Portage Biotech Inc. gab ein Update zu seinen Forschungs- und Entwicklungsprogrammen für sein erweitertes Portfolio an immunonkologischen Vermögenswerten und erläuterte seine zukunftsorientierten klinischen Entwicklungsziele für die nächsten zwei Jahre. Das Unternehmen konzentriert sich weiterhin auf die Weiterentwicklung von zwei breiten Plattformen, seinen invarianten natürlichen Killer-T-Zell-Agonisten (iNKT) und seinen neu erworbenen Adenosin-Antagonisten PORT-6 (A2AR-Inhibitor) und PORT-7 (A2BR-Inhibitor). COVID-bedingte Rückstände bei der Aktivierung von klinischen Prüfzentren und Personalmangel haben die Ausweitung der PORT-2-Studie in Großbritannien zu einer Herausforderung gemacht.

Daher hat das Unternehmen eine parallele, vom Unternehmen gesponserte Studie, IMPORT-201, vorbereitet, die in den Vereinigten Staaten und der Europäischen Union gestartet werden soll, um die Verlangsamung im Vereinigten Königreich abzumildern. Dies ermöglicht eine bessere Kontrolle des Fortschritts der Studien und wird sich auch auf den Zeitpunkt der Datenauswertung auswirken. Die laufenden Entwicklungsprogramme sind wie folgt: iNKT-Portfolio - Aktivierung des angeborenen und adaptiven Immunsystems und Korrektur der Tumormikroumgebung.

PORT-2: Die neu bezeichnete IMPORT-201-Studie ist eine mehrarmige Phase-1/2-Studie zur Bewertung von PORT-2 bei nicht-kleinzelligem Lungenkrebs (NSCLC) und refraktärem Melanom. Die auf der Tagung der American Society of Clinical Oncology (ASCO) im Juni 2022 vorgestellten Daten bestätigten die MOA und belegten die vorläufige Sicherheit, Verträglichkeit und Aktivität des Einzelwirkstoffs. Bei den laufenden Gesprächen mit führenden Melanom-Experten in den USA und der EU wurde deutlich, dass der Standard der Erstbehandlung von Melanomen in den USA anders ist als in Großbritannien.

Infolgedessen hat das Unternehmen die strategische Entscheidung getroffen, die randomisierten Melanom-Arme dieser Studie für die Erstlinienbehandlung fallen zu lassen und mehr Patienten für den randomisierten Vergleichsteil der Studie für die Erstlinienbehandlung von NSCLC zu rekrutieren. Das Unternehmen rechnet mit vier Phase-2-Wirksamkeitsergebnissen der IMPORT-201-Studie sowohl beim NSCLC als auch beim Melanom in den Jahren 2023 und 2024. PORT 3: Der Horizon-Zuschuss, mit dem die PRECIOUS-Studie finanziert wurde, ist ausgelaufen.

Das Unternehmen wartet auf zusätzliche Daten, um die nächsten Entwicklungsschritte festzulegen. Adenosin-Portfolio - Modulierung des Adenosin-Wegs auf vier verschiedene Arten, um den optimalen Ansatz zur Maximierung des Wirkmechanismus bei verschiedenen Tumoren zu ermitteln. Das Unternehmen ist der Ansicht, dass die Nutzung der A2A- und A2B-Signalwege, allein oder in Kombination, das Potenzial für eine maßgeschneiderte Behandlung für bestimmte Patienten und/oder Tumorarten bietet.
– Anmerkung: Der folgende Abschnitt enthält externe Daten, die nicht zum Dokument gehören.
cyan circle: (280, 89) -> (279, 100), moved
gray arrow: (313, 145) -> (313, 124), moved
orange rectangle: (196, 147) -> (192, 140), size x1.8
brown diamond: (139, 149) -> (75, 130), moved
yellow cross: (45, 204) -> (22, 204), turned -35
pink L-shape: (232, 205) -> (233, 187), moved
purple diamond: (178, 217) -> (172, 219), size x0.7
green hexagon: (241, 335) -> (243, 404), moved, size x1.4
PORT-6 ist ein potenter, selektiver und dauerhafter A2A-Antagonist, während PORT-7 ein hoch selektiver und potenter A2B-Antagonist ist. Die adaptive Phase 1a/1b-Studie ADPORT-601 wird PORT-6 und PORT-7 als Monotherapien, in Kombination miteinander und möglicherweise in Kombination mit anderen Vermögenswerten von Portage untersuchen. In Phase 1b sollen die Monotherapien PORT-6 und PORT-7 in einer angereicherten Population und in randomisierten Studien im Vergleich zur Standardtherapie untersucht werden.
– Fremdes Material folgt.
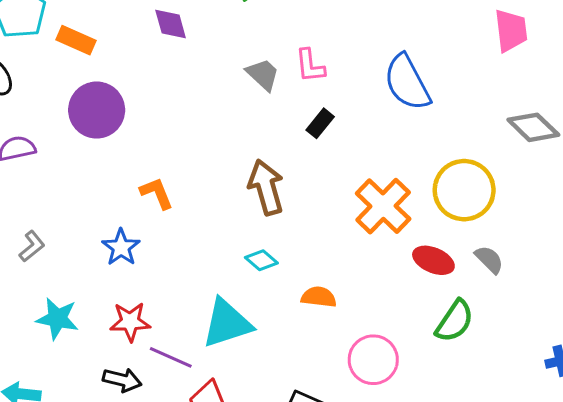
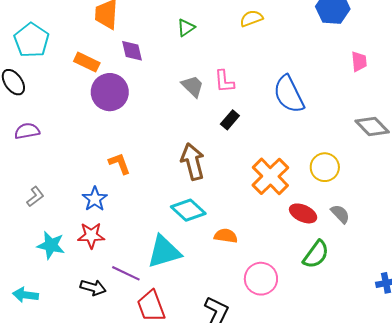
pink trapezoid: (511, 30) -> (359, 61), size x0.7
orange rectangle: (76, 40) -> (87, 62), moved
purple circle: (97, 110) -> (110, 92), moved
yellow circle: (464, 190) -> (325, 167), size x0.7
cyan diamond: (261, 260) -> (188, 210), size x1.6
red star: (130, 322) -> (91, 235), moved

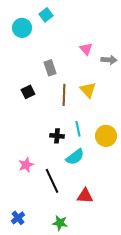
Standardbehandlung. Es besteht ein starkes Interesse von akademischen Partnern an der bevorstehenden ADPORT-601 Studie und das Unternehmen ist dabei, mehrere Kooperationen auf der Plattform aufzubauen. Das Unternehmen hat außerdem vor kurzem bekannt gegeben, dass das U.S. National Cancer Institute (NCI) seine kooperative Forschungs- und Entwicklungsvereinbarung geändert hat, um die Produkte zu testen, die auf den Adenosin-Signalweg abzielen.